I had a misunderstanding here that queues are channels and both L1 and L2 caches have their own buffers. There is no deadlock in such case.

But it is wrong, because queues are buffers here and caches cannot do anything until buffer is ready/empty.


Armed with the knowledge from the following 2 slides, I believe the problem here is that the queues are used for both requests and responses. Both asking for data and responding take a slot in the queue. When both processors are asking for things from one an-otter, there is nowhere to put the response; the queues are full. So processor 2 is waiting for processor 1 to finish servicing the request its working on and clear out the queue, so 2 can put its response to 1's request onto the queue. But processor 1 is waiting for processor 2 to do the same thing. Hence, deadlock.


How big would that size have to be? Is it that each processor should have room for requests from all other processors on its buffer, plus room to respond to them, so 2(P-1)M, where P is the # of processors and M is the size a request takes up?


I'm not sure about how two queues can solve the problem. For example, there is a situation that both L1 and L2 are attempting to send requests. They stall because both request queues are full. They can service responses, but this only reduces response queues. How can this mechanism eventually change the states of requests queues?


I think that this is solved by the caches being implemented in hardware. Just because a cache is "stalled" on a request does not mean it cannot respond, especially since there is an available queue for responses.

In your example,

L1 --> L2 request * (queue size + 1) (waiting for the +1)

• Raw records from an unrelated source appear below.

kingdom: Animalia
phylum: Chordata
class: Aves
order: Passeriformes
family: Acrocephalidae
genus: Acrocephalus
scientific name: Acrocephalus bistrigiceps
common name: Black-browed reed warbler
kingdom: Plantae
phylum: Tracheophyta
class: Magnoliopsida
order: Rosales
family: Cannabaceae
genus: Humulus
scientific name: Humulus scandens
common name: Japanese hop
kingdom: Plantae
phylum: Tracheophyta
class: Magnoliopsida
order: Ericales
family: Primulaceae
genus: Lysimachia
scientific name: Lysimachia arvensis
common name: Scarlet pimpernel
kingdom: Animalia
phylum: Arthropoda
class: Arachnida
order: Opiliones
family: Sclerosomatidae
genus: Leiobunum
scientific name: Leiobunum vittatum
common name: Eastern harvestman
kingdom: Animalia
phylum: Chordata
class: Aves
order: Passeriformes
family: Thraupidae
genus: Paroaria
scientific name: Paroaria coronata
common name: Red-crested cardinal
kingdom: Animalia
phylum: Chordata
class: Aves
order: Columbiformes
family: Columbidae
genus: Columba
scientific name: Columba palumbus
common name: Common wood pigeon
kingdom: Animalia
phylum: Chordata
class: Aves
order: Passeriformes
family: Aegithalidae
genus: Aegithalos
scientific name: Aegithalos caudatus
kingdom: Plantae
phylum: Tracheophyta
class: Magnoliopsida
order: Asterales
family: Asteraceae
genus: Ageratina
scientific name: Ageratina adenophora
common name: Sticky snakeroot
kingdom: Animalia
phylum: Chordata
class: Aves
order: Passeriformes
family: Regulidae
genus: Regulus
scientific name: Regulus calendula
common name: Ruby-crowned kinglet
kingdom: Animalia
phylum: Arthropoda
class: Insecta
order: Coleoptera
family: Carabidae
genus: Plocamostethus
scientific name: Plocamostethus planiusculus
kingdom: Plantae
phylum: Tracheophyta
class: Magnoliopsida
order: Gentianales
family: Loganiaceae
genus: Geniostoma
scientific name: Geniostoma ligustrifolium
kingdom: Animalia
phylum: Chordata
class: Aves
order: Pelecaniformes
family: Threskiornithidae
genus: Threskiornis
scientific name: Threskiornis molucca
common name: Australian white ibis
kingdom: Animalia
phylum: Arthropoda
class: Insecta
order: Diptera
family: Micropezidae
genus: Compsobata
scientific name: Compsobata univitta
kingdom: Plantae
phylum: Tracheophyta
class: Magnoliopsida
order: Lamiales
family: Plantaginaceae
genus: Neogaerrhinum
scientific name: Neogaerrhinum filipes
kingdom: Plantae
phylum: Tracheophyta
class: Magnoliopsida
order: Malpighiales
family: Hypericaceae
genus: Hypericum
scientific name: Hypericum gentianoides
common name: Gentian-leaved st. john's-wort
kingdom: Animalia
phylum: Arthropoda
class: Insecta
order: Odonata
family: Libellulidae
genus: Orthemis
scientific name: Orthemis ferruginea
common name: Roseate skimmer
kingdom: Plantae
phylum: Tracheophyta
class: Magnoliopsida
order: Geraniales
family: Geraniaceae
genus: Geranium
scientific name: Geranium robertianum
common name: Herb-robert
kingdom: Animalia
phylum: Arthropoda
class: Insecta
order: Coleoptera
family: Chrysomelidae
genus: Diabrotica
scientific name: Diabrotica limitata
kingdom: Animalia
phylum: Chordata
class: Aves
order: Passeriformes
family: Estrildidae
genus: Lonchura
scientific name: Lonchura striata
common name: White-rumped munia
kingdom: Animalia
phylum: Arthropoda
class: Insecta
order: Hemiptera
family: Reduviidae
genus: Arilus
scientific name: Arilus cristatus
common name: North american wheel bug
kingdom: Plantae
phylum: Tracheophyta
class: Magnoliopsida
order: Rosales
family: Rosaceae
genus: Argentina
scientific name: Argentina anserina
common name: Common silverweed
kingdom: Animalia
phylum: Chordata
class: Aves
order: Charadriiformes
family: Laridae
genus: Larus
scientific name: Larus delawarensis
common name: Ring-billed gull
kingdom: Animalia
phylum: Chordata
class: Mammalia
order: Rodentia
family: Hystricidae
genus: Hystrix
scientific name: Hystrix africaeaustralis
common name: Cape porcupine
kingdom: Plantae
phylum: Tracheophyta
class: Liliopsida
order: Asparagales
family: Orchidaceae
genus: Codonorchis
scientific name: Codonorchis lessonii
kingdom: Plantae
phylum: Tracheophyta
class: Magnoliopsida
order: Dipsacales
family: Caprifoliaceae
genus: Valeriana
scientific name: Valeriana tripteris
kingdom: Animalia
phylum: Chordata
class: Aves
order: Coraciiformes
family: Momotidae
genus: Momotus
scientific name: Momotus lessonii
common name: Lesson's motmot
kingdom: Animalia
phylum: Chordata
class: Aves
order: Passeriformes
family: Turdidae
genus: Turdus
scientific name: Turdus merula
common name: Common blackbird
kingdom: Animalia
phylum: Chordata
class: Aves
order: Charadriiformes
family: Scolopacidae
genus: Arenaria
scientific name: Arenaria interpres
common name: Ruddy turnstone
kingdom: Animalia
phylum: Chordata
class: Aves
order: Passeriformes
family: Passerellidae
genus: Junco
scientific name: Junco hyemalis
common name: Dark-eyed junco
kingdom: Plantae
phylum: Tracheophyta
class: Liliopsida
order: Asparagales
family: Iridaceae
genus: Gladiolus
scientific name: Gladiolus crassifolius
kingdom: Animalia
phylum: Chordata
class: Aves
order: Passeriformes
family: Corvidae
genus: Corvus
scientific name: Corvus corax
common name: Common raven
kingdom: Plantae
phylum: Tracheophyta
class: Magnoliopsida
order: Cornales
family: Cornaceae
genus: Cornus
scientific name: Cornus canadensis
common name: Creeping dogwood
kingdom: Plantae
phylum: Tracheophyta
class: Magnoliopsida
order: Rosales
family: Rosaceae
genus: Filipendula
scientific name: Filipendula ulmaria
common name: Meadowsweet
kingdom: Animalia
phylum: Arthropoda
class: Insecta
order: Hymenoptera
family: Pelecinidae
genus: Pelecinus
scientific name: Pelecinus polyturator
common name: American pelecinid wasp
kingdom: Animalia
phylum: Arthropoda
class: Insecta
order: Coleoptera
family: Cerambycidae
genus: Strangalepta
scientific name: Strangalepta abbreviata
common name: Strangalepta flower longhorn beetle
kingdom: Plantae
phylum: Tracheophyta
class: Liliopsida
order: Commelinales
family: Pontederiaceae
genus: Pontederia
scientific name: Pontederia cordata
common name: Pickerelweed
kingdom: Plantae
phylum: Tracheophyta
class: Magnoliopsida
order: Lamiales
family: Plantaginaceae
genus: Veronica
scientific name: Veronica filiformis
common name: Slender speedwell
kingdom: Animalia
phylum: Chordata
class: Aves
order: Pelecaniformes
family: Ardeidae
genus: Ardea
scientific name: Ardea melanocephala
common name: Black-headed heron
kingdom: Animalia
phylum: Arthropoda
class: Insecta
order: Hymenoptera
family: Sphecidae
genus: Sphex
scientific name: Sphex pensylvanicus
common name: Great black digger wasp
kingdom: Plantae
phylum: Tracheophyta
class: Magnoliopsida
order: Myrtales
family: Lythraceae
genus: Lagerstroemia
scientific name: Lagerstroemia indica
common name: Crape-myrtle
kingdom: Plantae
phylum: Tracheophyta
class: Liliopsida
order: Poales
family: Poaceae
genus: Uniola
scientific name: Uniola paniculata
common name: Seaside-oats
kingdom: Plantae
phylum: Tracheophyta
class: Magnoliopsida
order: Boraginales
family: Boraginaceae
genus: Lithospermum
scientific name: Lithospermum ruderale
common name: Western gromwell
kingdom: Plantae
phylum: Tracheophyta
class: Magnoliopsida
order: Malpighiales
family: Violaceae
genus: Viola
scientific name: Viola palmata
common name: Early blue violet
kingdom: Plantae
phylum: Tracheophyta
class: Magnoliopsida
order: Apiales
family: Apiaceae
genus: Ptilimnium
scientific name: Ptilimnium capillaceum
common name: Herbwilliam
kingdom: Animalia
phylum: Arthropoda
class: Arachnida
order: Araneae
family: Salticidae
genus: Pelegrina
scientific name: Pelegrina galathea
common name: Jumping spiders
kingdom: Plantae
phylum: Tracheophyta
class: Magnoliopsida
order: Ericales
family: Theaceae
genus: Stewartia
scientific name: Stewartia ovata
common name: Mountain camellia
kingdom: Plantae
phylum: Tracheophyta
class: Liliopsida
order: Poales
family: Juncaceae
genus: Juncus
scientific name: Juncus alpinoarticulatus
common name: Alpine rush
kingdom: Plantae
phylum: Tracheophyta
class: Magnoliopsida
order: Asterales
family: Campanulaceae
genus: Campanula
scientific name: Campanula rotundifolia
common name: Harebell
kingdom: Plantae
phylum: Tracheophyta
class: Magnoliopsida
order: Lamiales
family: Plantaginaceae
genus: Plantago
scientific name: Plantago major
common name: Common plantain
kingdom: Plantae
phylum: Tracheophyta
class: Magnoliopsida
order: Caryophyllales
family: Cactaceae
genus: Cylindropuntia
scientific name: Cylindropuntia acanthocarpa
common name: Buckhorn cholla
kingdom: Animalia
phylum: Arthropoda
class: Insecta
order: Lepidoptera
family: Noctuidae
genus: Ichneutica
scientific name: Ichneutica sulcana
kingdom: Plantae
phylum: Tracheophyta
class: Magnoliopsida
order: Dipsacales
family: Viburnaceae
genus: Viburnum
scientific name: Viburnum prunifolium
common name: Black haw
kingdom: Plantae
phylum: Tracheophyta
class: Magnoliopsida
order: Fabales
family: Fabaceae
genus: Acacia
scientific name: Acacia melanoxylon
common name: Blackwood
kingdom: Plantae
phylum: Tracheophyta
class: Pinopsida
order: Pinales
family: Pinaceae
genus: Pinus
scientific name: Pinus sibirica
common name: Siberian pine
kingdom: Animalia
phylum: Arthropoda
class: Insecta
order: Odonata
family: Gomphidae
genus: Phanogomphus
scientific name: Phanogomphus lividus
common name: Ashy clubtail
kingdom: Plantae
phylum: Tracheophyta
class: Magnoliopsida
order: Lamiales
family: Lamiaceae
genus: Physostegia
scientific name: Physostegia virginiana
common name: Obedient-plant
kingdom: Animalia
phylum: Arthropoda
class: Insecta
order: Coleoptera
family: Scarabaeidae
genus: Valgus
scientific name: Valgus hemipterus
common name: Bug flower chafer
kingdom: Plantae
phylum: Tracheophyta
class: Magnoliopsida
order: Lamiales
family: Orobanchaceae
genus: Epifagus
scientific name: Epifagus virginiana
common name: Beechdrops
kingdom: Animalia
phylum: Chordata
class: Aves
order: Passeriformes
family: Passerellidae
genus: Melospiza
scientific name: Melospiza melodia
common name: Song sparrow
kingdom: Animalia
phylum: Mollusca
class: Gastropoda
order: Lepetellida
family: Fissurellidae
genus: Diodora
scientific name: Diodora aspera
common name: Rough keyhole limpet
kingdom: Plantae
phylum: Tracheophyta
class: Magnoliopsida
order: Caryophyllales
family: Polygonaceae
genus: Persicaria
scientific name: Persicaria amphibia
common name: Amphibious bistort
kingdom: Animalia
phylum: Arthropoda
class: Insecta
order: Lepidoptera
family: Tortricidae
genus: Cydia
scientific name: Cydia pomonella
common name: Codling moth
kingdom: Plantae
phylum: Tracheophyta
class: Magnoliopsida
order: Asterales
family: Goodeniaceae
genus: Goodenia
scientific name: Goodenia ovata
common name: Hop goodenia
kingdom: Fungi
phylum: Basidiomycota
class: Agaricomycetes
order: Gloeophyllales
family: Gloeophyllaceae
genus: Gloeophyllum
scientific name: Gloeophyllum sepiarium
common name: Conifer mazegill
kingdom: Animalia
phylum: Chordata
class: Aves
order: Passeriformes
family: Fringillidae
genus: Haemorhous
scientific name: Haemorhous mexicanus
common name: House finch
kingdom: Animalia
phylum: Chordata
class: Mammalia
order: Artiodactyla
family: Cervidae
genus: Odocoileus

L2 --> L1 request * (queue size + 1)

L2 gets request (we can read off the incoming queue while waiting to send our +1)

L1 gets request

L2 responds in response queue

L1 responds in response queue

L2 pulls a new request off the incoming queue

L1 pulls a new request off the incoming queue



@squidrice, When a request is serviced, a response message is generated to put on the response queue, and the corresponding request message is removed from the request queue. In your situation, if two request queues are filled, then each cache could receive message and put response messages to the response queue, so it can remove messages in request queues. I totally agree with @smklein.


I think this method is similar to adding virtual channels in interconnect networks. The advantage is that messages belong to different types and if there is only one channel, head-of-line blocking could occur and block later messages which could be processed for other types.

In this example, if the request in request queue could not be serviced dur to some reasons, it could stay in the queue and wait for the situation to be solved. But other messages from different channels could be received and make progress. Such as response queue.